# Miter + station?



## JPB (Jun 23, 2011)

My shop is slowly coming together in the garage - but I need to be able to fit at least my wife's car in there when its not in shop mode. I have a big 12" miter say and I'll be grabbing a planer soon (portable 12-13" like the DW735 or something similar). I wanted to build a bank of cabinets along one of the walls with a low cabinet in the middle - so I can use the cabinet tops as out feed tables by putting either of the tools in the low spot. I was going to rig up something like a router lift on this low spot so I can make sure everything lines up when I swap out tools. I know I've seen something this done, but I can't for the life of me remember where. I'm sure somebody on this site has done something similar, can anybody point me in the right direction? User name or link?

Thanks
Joe


----------



## Rick Dennington (Aug 27, 2009)

Here's a couple of shots of my set-up. Is this what you're looking for?


----------



## JPB (Jun 23, 2011)

Yes, very much what I was thinking. I was wondering though….is that section where you have the miter saw fixed? I was going to make that adjustable as I didn't see my tools all being the same height. The thinking was I could maybe use some less versatile (cheaper) tools if I did this - like maybe get an 8" bench top jointer instead of a 6" with a long bed and still be able to surface a long piece of wood. Am I tilting at wind mills here?


----------



## Rick Dennington (Aug 27, 2009)

Hi Joe,

The one I made for my miter saw is fixed, I guess you could say, but is adjustable (if that makes sence). The base that the saw sits on is held in place with two runners underneath it, and are just screwed into the cabinets. I made it that way in case I ever have to change out saws…..no glue…just screws, so it can be moved up or down accordlingly, and can be widened if necessary, to fit a larger saw. This is an old Craftsman I've had for 25 years, and has a narrow base. You can make it any heigth you want to fit your tools. Just a little planning and thinking will do the trick. The RAS sits on the same-type base, and can be adjusted up or down, also. If you have any more questions, feel free to ask…..


----------



## JPB (Jun 23, 2011)

Maybe I'm over thinking this. 
Here is a little drawing I threw together in Sketchup - its not supposed to be plans, but conceptually what do you think? Overkill? This lift is supposed to work like a router lift - the idea was to be able to make sure the in feed and out feed were dead on if I was using something like a jointer or planer in there.


----------



## Rick Dennington (Aug 27, 2009)

Joe,

I suppose in theory it would work somehow, but I'm trying to picture how the lift would operate….You would have to really beef up the top to hold the weight of the jointer or planer…they will be heavy, and it could cause stress on the lift to the point that it might not hold or raise (?). You might could raise them up with no problem, but it might be tough. I don't know…I've never seen or heard of this done. Most people either mount them like mine, or put the jointer or planer on stands. But…if you're strapped for space, it could be figured out, I guess….Keep working on it, and get back to me. This may be over-thinking and over-kill..lol.
Maybe some other LJ will chime in with a good or better suggestion…someone smarter than me…...lol.


----------



## elschaefer (Jun 4, 2011)

If you're looking to create a system that will account for several different heights but don't need infinite adjustability, you could create a similar system to Rick's except with multiple rails to accommodate the placement of tools with different heights (i.e., your Miter saw is 3.5" tall plus 1 1/2" for a support platform, so it sits on a rail 5" below the tabletop, and your planer could be 4" tall to the feed tables plus a 4" support platform so it sits on a rail 8" below the tabletop. Vary the height of the support platforms to allow the rails to be whatever size/shape you want).

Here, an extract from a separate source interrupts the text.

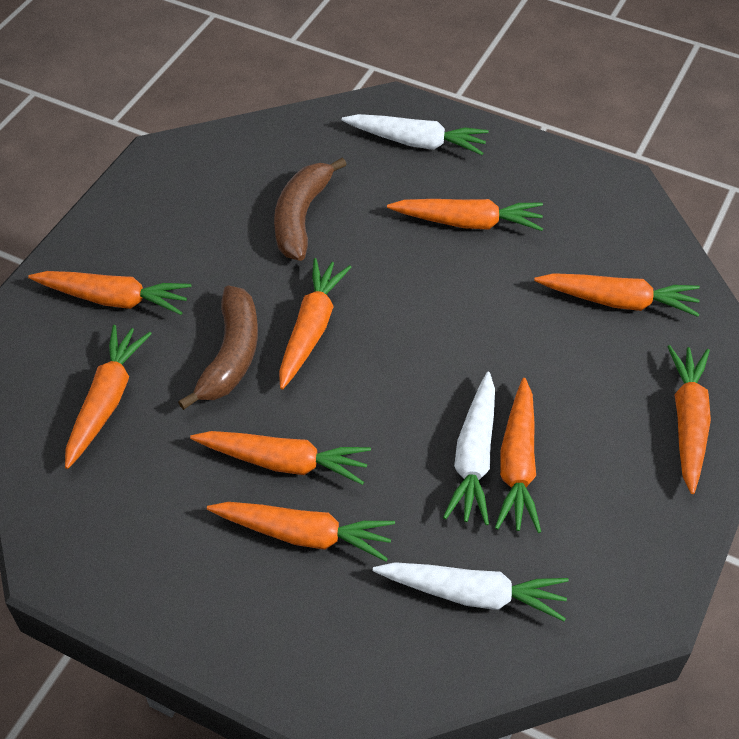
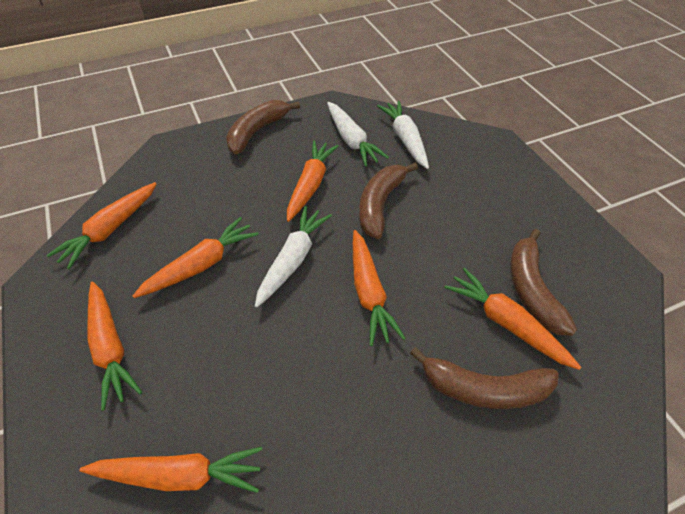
brown banana: 2 -> 4
orange carrot: 9 -> 7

With regard to the smaller jointer in the same spot- presumably you'll need your infeed and outfeed tables to be the same height for use with your miter saw and planer, so in order to use the jointer you'd end up adding some height temporarily to the outfeed side (maybe a 1/4") and probably have to make do with no additional infeed support unless you always use the same settings on the jointer, or plane several boards that you can switch out if you're jointer is set at 1/16", 1/32", etc.


----------



## MrWoodworker (Apr 18, 2011)

I think the lift mechanism could cause unwanted instability. Unless you over engineer it to the point of absurdity, I think you will not be pleased with the flex/imprecision that it will introduce. Best to have those kinds of tools on a more solid surface.

The above suggestions about adding support rails or shims are good. You may also want to consider just having a couple custom, metal framed risers/bases built for each tool.

If you figure out a way to build a very stable and infinitely adjustable (within a certain range of course) lift that can be operated easily with a heavy tool on it, you might have yourself a marketable product. I've never seen something quite like that, and I do like the idea.


----------